Las Vegas has a homeless problem. Drug addicts threaten tourists on the Strip and Fremont Street or lie passed out on the sidewalks. Homeless camps pop up in vacant lots and along roadways. The number of homeless identified by a count conducted in January was more than 6,500. That was Southern Nevada’s highest total since 2015.

It’s only natural to want to help those individuals, especially with the holidays coming up. This the giving season. But while it’s an understandable sentiment, there’s one big problem.

“Anything you do to support a person who’s addicted to heroin is enabling them,” said Dave Marlon, CEO of Vegas Stronger. Vegas Stronger is a local nonprofit that seeks to “reduce homelessness in our city through treating its root causes — substance-abuse disorders and mental illness.”

“What we like to call the ‘unhoused’ are in almost all cases dealing with mental illness or a substance abuse issue,” he said. More than 90 percent of the homeless in Las Vegas fit in one of those categories and most struggle with both.

The goal should be forcing people to “hit rock bottom.” It’s only then that they are willing to seek a lifestyle change. “We need to push people to treatment while we pull them to counseling,” Marlon said.

Those efforts are hindered by people who, with the best of intentions, give the homeless cash and food. These do-gooders “have become the primary problem. It’s too cost effective to be a drug addict in Las Vegas,” Marlon said. He estimated that on some street corners, a homeless woman with a dog can collect $80 an hour. That money doesn’t go toward shelter, but fentanyl and other drugs.

“The community needs to help us by making it harder to be homeless,” Marlon said. He doesn’t say that to be cruel. He knows cutting off no-strings-attached assistance is necessary so the homeless will “go get help.”

There’s a key insight here. Homelessness is not the primary problem. It’s a symptom of a different set of problems — addiction and mental illness. If groups such as Vegas Stronger can help someone overcome that, housing, employment and rejoining society will follow.

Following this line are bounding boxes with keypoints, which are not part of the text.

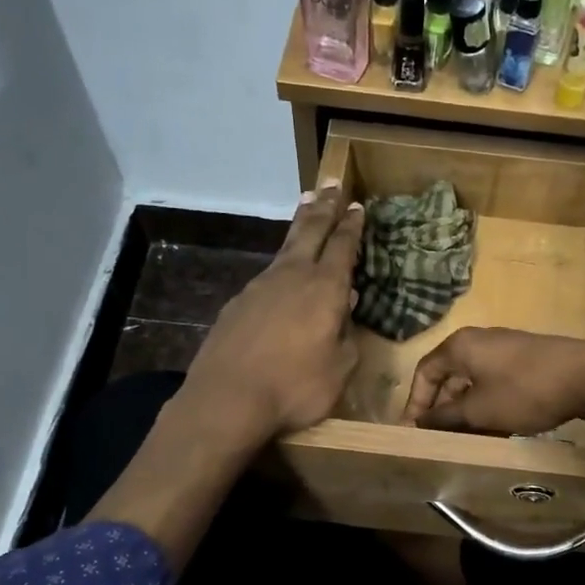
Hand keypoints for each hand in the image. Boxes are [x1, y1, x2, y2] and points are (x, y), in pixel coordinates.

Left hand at [179, 183, 363, 445]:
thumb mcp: (339, 369)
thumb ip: (347, 336)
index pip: (343, 247)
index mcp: (325, 289)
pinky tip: (281, 272)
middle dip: (325, 208)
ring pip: (286, 248)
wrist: (227, 399)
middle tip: (333, 185)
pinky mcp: (238, 302)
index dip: (352, 226)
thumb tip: (347, 307)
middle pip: (311, 231)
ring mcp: (260, 286)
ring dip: (300, 226)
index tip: (358, 207)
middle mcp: (292, 276)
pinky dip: (281, 262)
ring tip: (307, 208)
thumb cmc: (294, 387)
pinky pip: (267, 273)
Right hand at [403, 328, 584, 435]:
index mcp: (460, 346)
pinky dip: (489, 406)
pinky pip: (495, 383)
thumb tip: (420, 422)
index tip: (413, 431)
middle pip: (449, 377)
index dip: (416, 403)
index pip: (424, 372)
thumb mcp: (478, 411)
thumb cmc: (523, 391)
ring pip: (474, 383)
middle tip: (440, 440)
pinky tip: (497, 430)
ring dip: (467, 412)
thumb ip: (445, 417)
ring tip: (468, 441)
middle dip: (443, 410)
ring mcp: (505, 349)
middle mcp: (478, 341)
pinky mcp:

Contrast this with people who think homelessness is primarily an economic problem caused by high housing prices. If you start from that assumption, your solutions look very different. It would be unfair or pointless to ask someone to change their behavior because individuals can’t reduce rental prices. Instead, government that must intervene to build more shelter beds and low-income housing. Some push for more drastic measures such as rent control. Either way, the solution isn’t self-improvement but policy changes.

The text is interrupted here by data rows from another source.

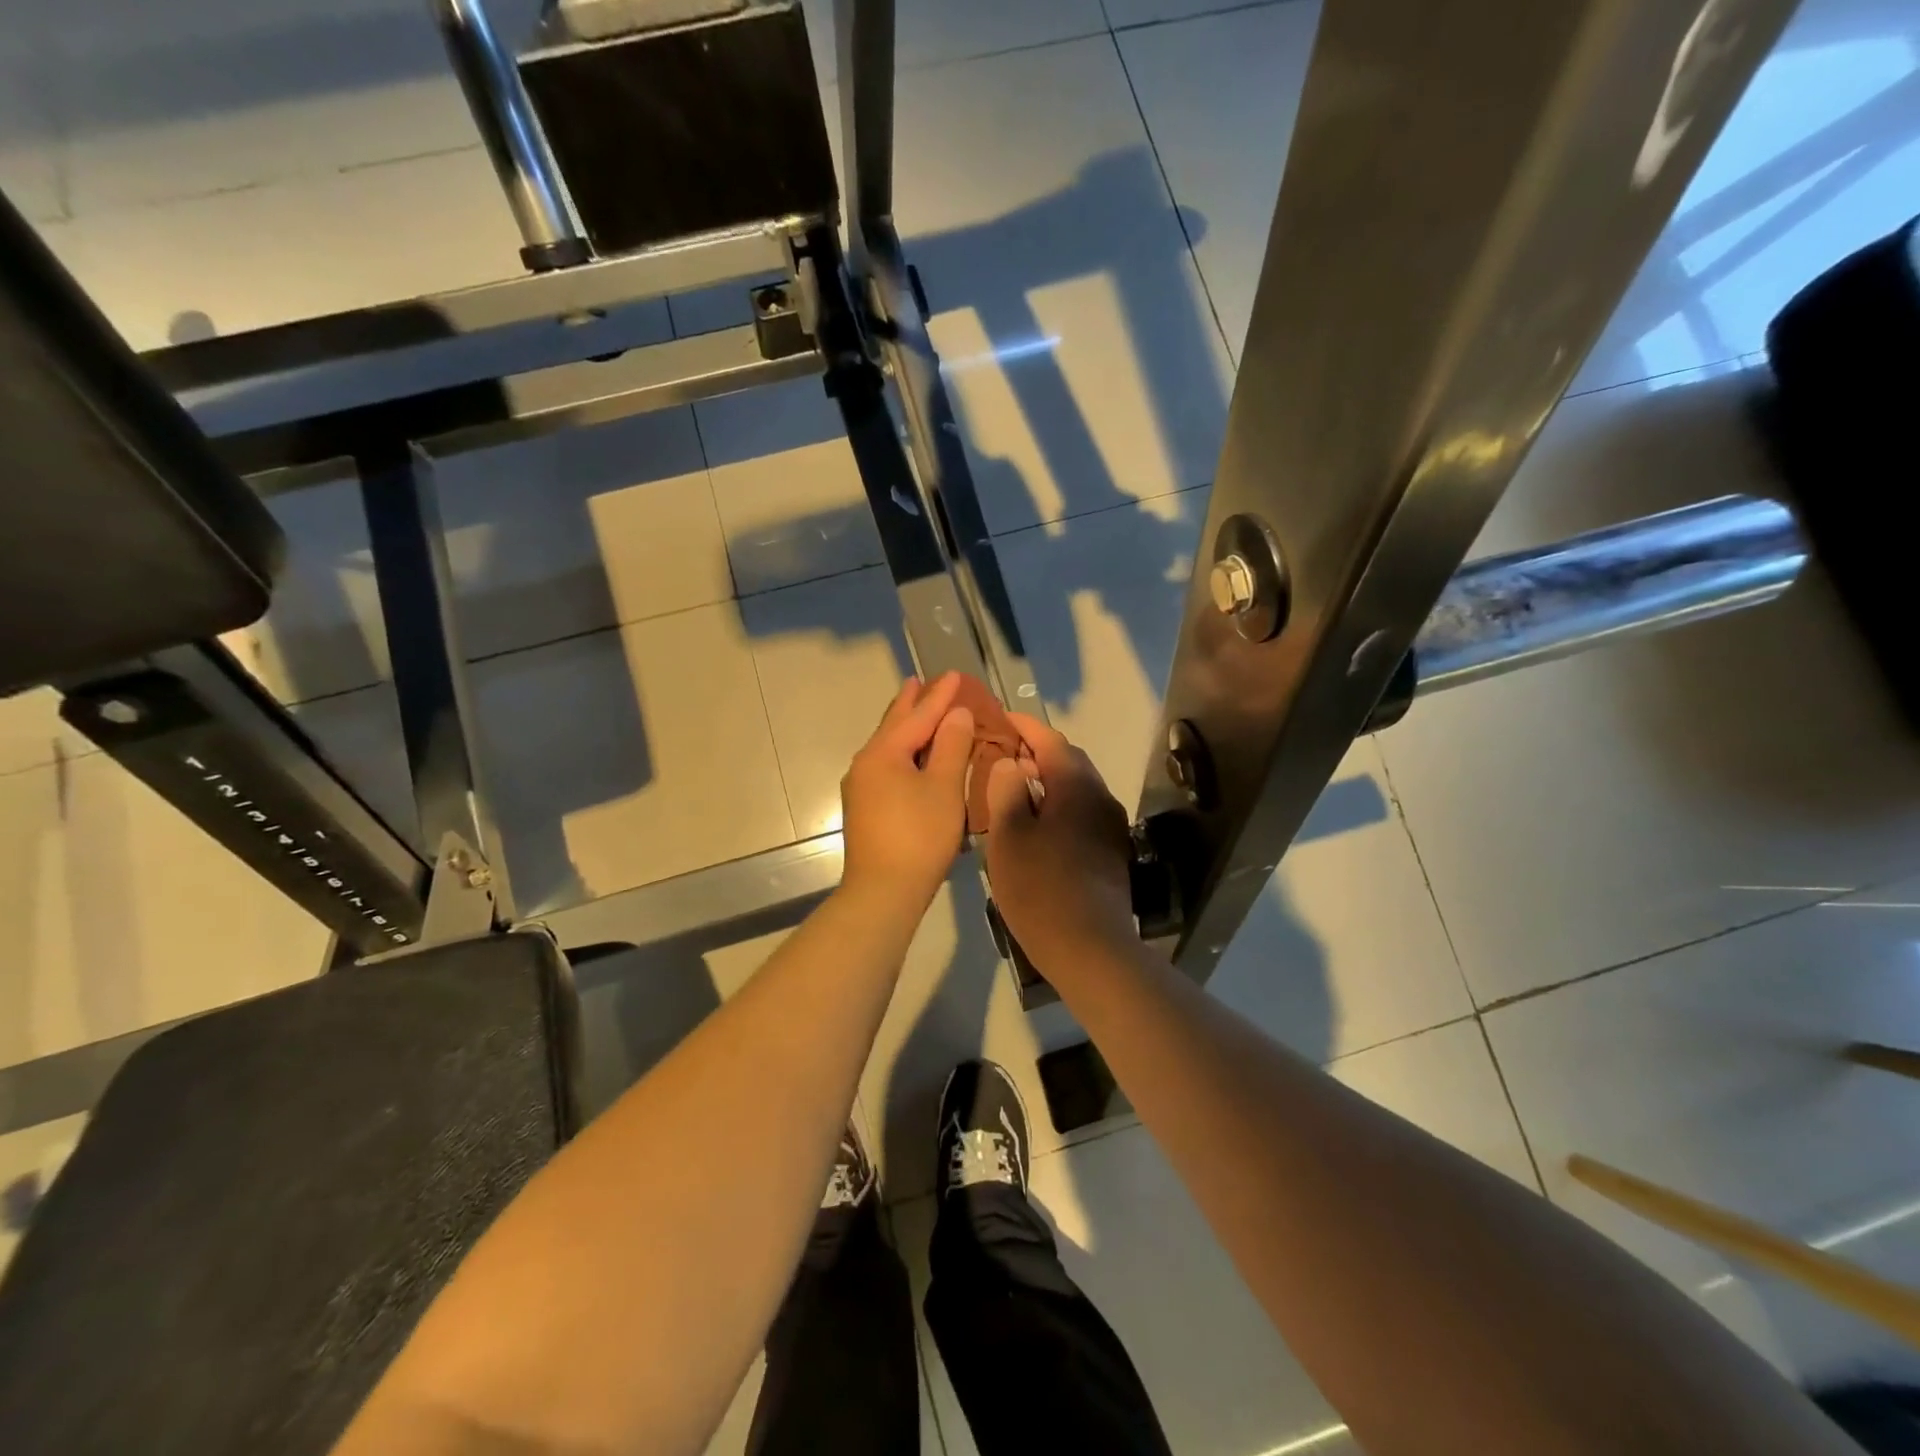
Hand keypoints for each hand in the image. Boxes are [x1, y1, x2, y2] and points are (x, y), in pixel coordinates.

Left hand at [839, 673, 974, 907]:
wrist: (882, 891)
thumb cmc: (919, 836)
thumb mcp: (943, 788)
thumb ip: (951, 746)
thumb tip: (955, 714)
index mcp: (884, 753)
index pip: (918, 715)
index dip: (940, 695)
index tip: (956, 675)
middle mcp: (866, 763)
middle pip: (894, 726)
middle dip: (912, 704)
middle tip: (922, 682)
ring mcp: (861, 787)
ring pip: (888, 747)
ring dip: (906, 728)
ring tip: (918, 712)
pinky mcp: (864, 808)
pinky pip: (887, 766)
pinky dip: (904, 752)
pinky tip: (912, 757)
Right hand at [982, 714, 1135, 969]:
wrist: (1090, 948)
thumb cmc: (1041, 888)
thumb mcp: (1009, 837)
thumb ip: (1007, 792)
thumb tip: (1010, 764)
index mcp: (1076, 787)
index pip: (1050, 740)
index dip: (1023, 726)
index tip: (1000, 717)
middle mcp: (1100, 798)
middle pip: (1067, 761)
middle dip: (1035, 753)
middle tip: (1000, 755)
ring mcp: (1109, 827)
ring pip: (1074, 790)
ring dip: (1045, 782)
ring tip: (1011, 790)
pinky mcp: (1110, 852)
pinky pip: (1079, 814)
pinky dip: (1055, 807)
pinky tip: (1033, 827)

There’s no need to rely on theoretical arguments to see who’s right. Test these theories in the real world. For instance, the Las Vegas Valley has thousands of shelter beds. If homelessness is primarily about a lack of money, you would expect every one of them to be filled. But they’re not.

Marlon noted that “there’s space available” for the homeless right in Las Vegas. People sleep on the streets instead because “they want to use drugs.”

That’s a problem. Both carrots and sticks can help. Reward those who are willing to participate in their own recovery with food and shelter. Officials should break up homeless camps and give vagrants a choice: Go to jail or join a recovery program.

The goal should be to make these folks desperate enough to seek what they actually need — treatment. Do your part. Stop feeding the homeless.